安全な通学路、どう選ぶ…交通量や急ブレーキ多発地点などの運転状況を可視化 データを基に策定へ 建物の老朽化や少子化で学校を統廃合する埼玉・嵐山 開校は3年後、損保会社などと協力して調査
建物の老朽化や少子化による学校の統廃合で嵐山町の町立武蔵嵐山小・中学校は2029年春に開校する。町では3年後の開校を前に、あいおいニッセイ同和損害保険埼玉西北支店、埼玉縣信用金庫と協力して町内主要道路の交通状況を今月末日までの1カ月間調査する。最新のデジタル技術を駆使して速度超過など車の危険挙動が発生しやすい場所を地図上にマッピング。客観データに基づき、安全な通学路策定に生かされる。
■危険箇所を可視化
この取り組みは、あいおい損保のテレマティクス技術を用いて車の交通量やルート、運転者のスマートフォン使用や急ブレーキ多発地点などの運転状況を可視化するもの。「テレコミュニケーション(電気通信)」と「インフォマティクス(情報学)」を組み合わせた技術だ。
通常は映像録画用カメラ、全地球衛星測位システム(GPS)などの車載器と移動体通信を利用し、保険契約者にさまざまな情報・サービスを提供する。今回は車内に装着したICタグとスマホを連動し、個人が特定されない形で走行情報を収集する。

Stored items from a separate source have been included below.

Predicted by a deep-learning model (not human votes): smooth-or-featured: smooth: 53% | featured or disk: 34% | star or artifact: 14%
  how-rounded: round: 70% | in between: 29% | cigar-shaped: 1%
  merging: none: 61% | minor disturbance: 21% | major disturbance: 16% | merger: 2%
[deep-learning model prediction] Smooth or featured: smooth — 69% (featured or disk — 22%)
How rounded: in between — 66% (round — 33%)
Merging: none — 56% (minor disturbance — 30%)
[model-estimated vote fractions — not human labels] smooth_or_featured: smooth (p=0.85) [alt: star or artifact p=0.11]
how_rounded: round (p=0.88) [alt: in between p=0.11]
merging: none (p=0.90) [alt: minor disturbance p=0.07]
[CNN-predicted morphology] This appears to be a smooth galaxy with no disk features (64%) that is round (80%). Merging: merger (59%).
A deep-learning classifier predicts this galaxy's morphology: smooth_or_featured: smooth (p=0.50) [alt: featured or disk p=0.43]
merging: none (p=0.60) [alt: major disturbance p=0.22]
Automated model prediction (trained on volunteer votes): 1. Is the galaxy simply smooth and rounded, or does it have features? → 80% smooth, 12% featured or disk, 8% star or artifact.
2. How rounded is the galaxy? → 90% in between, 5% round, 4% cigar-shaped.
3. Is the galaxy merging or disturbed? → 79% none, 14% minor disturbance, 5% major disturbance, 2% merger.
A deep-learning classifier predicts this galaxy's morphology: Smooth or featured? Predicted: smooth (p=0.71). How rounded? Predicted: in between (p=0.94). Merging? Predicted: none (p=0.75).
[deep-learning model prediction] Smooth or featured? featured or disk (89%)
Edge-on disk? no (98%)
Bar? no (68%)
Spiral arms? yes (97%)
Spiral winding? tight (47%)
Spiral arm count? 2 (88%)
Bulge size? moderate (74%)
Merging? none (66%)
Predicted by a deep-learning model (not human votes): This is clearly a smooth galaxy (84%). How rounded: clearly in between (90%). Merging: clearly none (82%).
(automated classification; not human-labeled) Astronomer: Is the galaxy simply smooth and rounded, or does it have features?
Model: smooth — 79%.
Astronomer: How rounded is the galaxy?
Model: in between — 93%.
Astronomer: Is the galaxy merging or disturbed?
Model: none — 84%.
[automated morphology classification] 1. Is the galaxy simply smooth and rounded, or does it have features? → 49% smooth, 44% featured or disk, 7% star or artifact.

タグ内の電池は衝撃で揺れるように設計され、急な制動があればデータとして記録される。参加者は専用アプリを使って自分の安全運転診断と二酸化炭素(CO2)排出削減量をゲーム感覚で確認できるという。
■汎用データで応用も
調査は今月1日から28日までの1カ月間。縣信金嵐山支店が地元商工会や社会福祉協議会などに声がけし、協力者を募った。役場職員や町議らも加わり、有志158人が参加している。

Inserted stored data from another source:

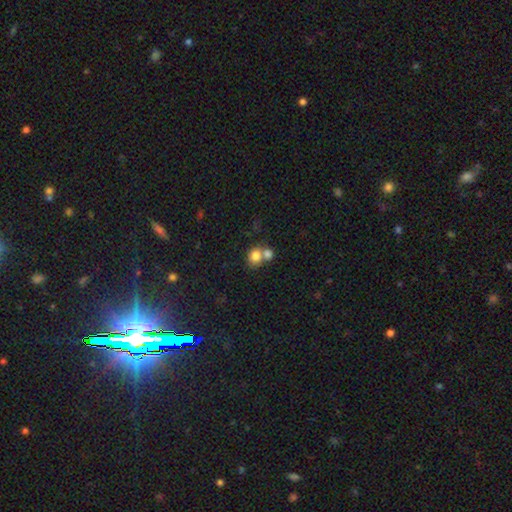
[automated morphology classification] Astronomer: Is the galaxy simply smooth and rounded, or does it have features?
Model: smooth — 79%.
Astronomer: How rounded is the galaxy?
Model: round — 74%.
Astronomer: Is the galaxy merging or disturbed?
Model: merger — 50% (runner-up: none, 39%).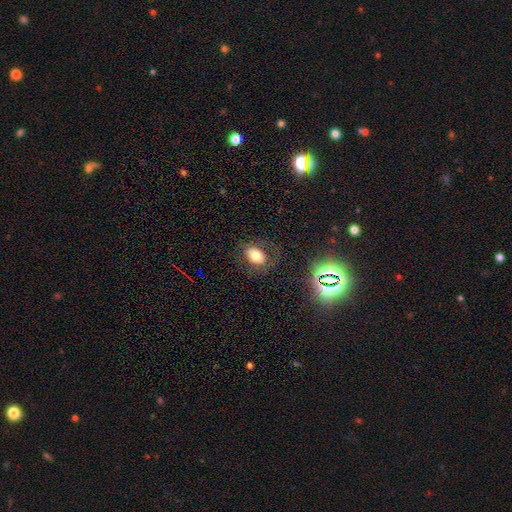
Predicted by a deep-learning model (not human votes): smooth_or_featured: smooth (p=0.70) [alt: featured or disk p=0.16]
how_rounded: in between (p=0.76) [alt: round p=0.22]
merging: none (p=0.74) [alt: minor disturbance p=0.15]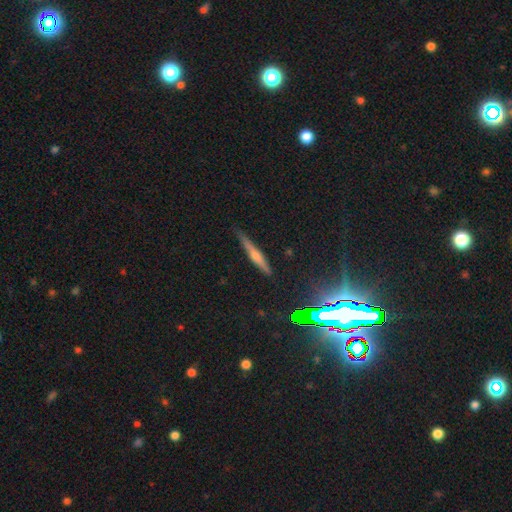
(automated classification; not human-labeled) Smooth or featured? Predicted: featured or disk (p=0.53). Edge-on disk? Predicted: yes (p=0.96). Edge-on bulge? Predicted: rounded (p=0.69). Merging? Predicted: none (p=0.85).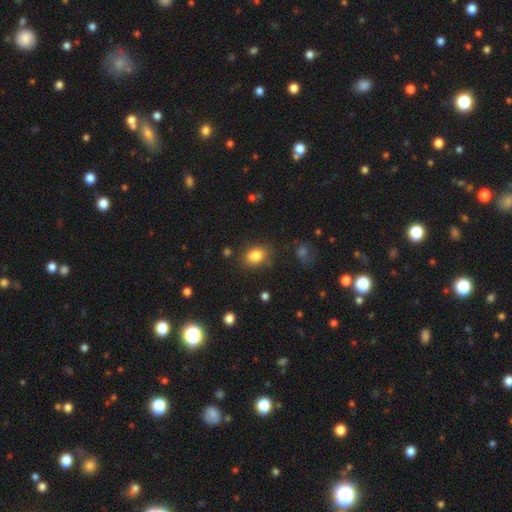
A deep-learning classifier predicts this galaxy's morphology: The model was most divided on "how rounded": in between: 64%, round: 35%, cigar-shaped: 1%. More confident: smooth or featured — smooth (83%); merging — none (79%).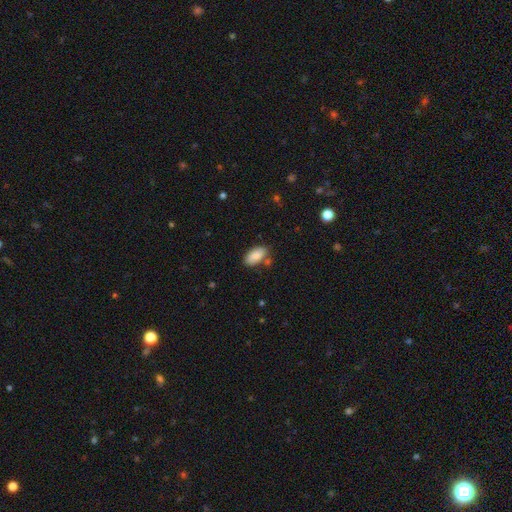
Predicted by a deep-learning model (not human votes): smooth 87%, star or artifact 7%, featured or disk 6%. Down the decision tree: how rounded — in between (93%); merging — none (77%).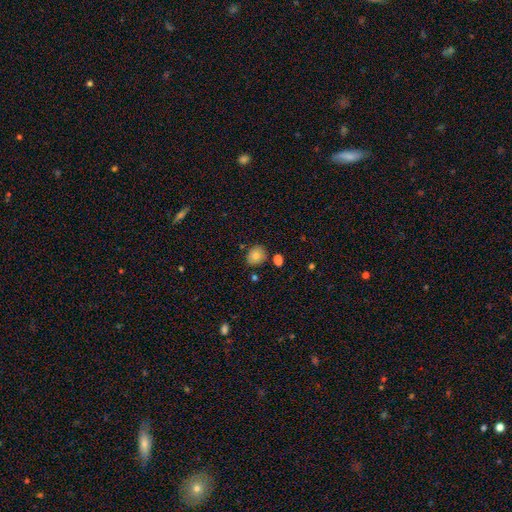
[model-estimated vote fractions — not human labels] Smooth or featured?
  - smooth: 80% *
  - star or artifact: 10%
  - featured or disk: 9%
How rounded?
  - round: 64% *
  - in between: 35%
  - cigar-shaped: 1%
Merging?
  - none: 77% *
  - minor disturbance: 13%
  - merger: 7%
  - major disturbance: 3%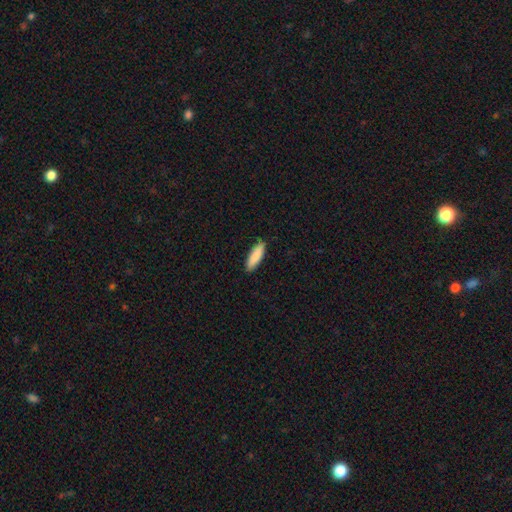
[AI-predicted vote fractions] A smooth galaxy with no disk features (88%) that is cigar-shaped (56%). Merging: none (87%).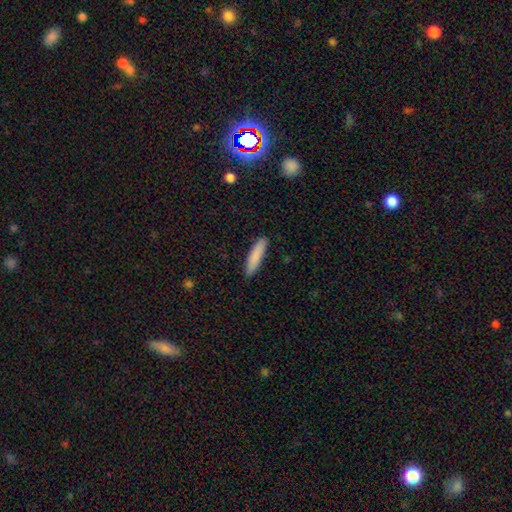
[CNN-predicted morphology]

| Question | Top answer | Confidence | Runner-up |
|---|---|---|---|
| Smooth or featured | smooth | 86% | featured or disk (8%) |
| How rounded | cigar-shaped | 82% | in between (17%) |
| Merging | none | 90% | minor disturbance (8%) |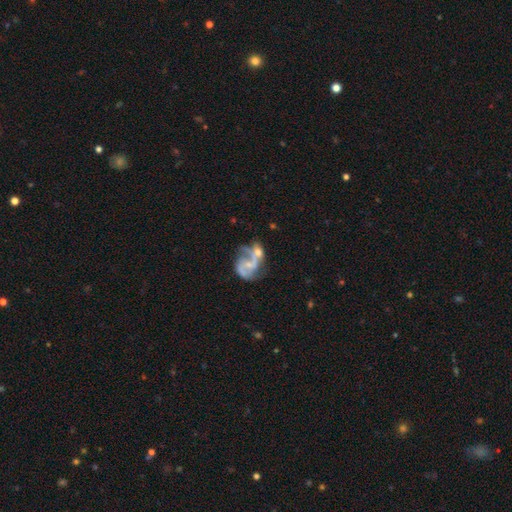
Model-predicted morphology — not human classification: This appears to be a featured or disk galaxy (69%) with no bar (58%), spiral arms (74%) and a small central bulge (53%). Merging: merger (49%).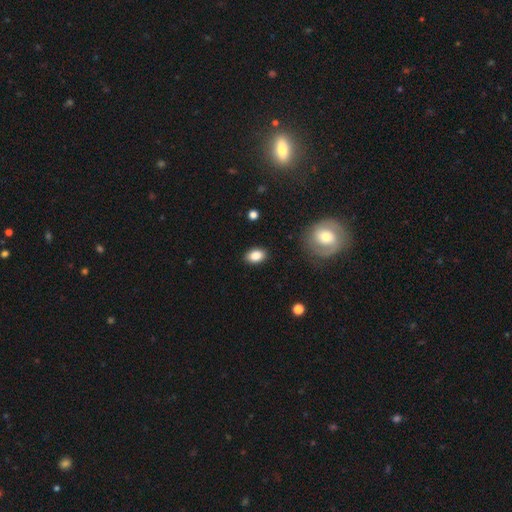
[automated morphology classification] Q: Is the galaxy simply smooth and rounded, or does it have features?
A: smooth — 86%.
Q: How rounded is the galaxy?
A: in between — 86%.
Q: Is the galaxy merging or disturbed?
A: none — 88%.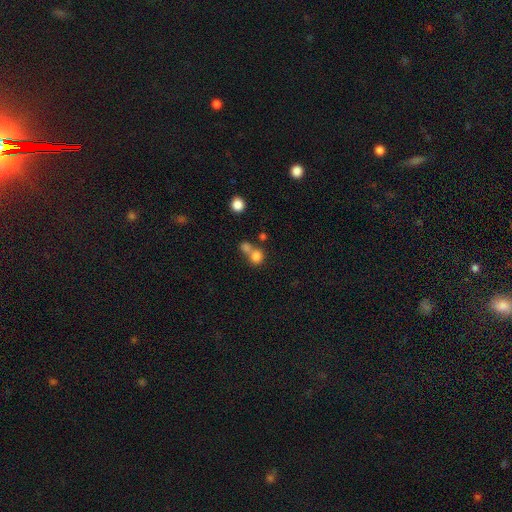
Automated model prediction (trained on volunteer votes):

国道などの主要幹線道路をはじめ、地元住民しか知らない生活道路を普段通りランダムに使ってもらうことで、より汎用性の高いデータを集める。
あいおい損保の技術を使って交通状況を調査する自治体は、加須市、川越市などに続き県内5例目。下村治町教育長は「中学生になると自転車通学が増えるので、より広範囲の客観データを集めたい。安心安全なまちづくりにつながれば」と期待する。技術協力するあいおい損保の山田高裕埼玉西北支店長は「朝夕の通学時間帯や曜日単位など細かなデータが取れるので、さまざまな施策に活用いただきたい」と自信を見せた。

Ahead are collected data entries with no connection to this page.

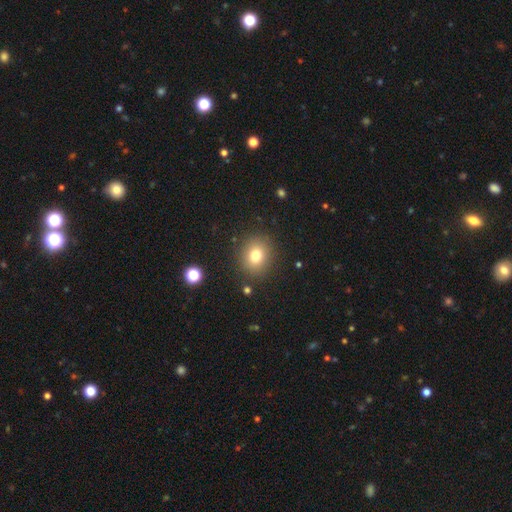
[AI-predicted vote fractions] This appears to be a smooth galaxy with no disk features (77%) that is round (77%). Merging: none (88%).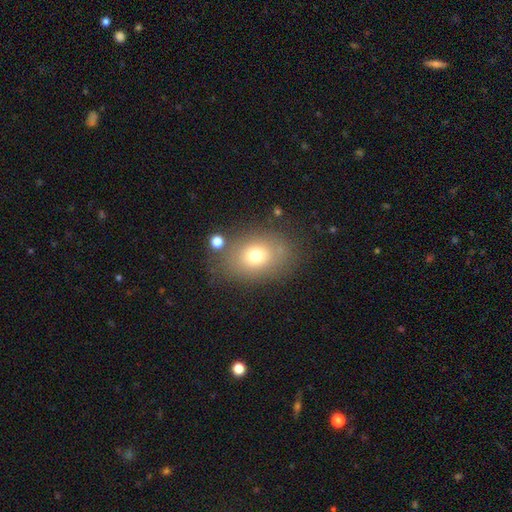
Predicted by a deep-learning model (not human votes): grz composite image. It shows a smooth galaxy with no disk features (72%) that is in between round and cigar-shaped (67%). Merging: none (75%).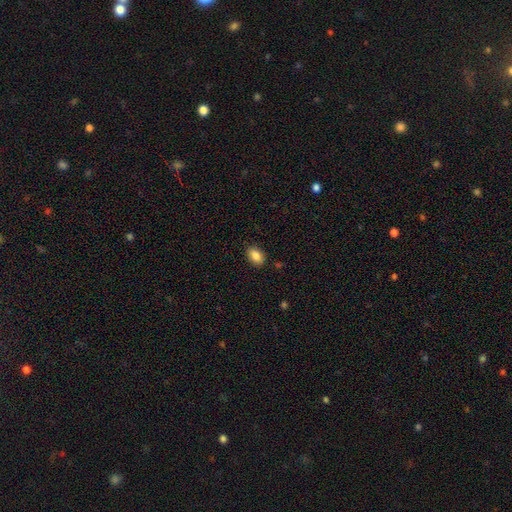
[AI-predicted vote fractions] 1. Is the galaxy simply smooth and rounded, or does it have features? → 86% smooth, 8% star or artifact, 5% featured or disk.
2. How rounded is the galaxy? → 84% in between, 15% round, 1% cigar-shaped.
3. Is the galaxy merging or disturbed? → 87% none, 10% minor disturbance, 2% major disturbance, 1% merger.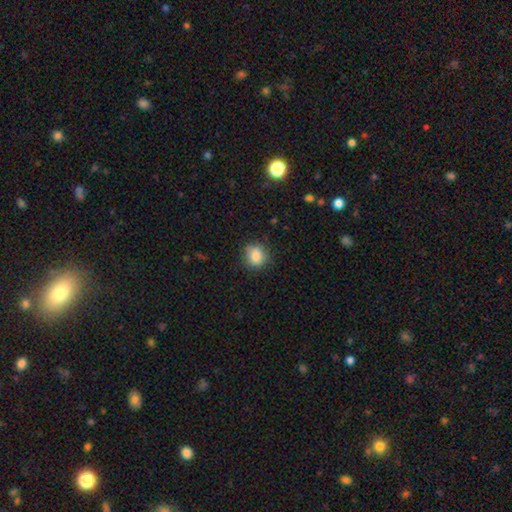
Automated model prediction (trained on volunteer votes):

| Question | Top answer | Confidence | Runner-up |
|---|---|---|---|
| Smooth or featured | smooth | 84% | star or artifact (10%) |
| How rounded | round | 79% | in between (20%) |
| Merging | none | 81% | minor disturbance (15%) |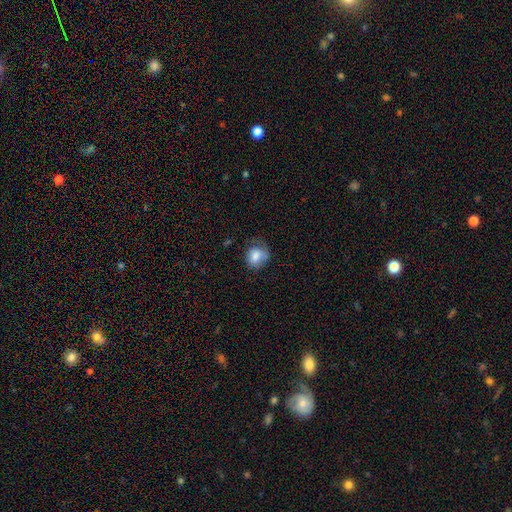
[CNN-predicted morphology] This appears to be a smooth galaxy with no disk features (75%) that is round (64%). Merging: none (47%).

武蔵嵐山小・中学校は、現在の町立小学校3校(菅谷、志賀、七郷小)と中学校2校(菅谷、玉ノ岡中)を29年4月、現在の菅谷小の敷地内に新築される校舎にそれぞれ統合。遠距離通学支援として公費でスクールバスを導入するほか、遠方の中学生には電動アシスト付き自転車を購入する際の補助制度も計画している。
23年度の町内の児童生徒数は1052人で、ピーク時(1982年度)の2924人から64%減。国立社会保障・人口問題研究所の推計によると、35年の町内の年少人口(0~14歳)は20年比で約34%減、さらに10年後の45年は約50%減になる見込み。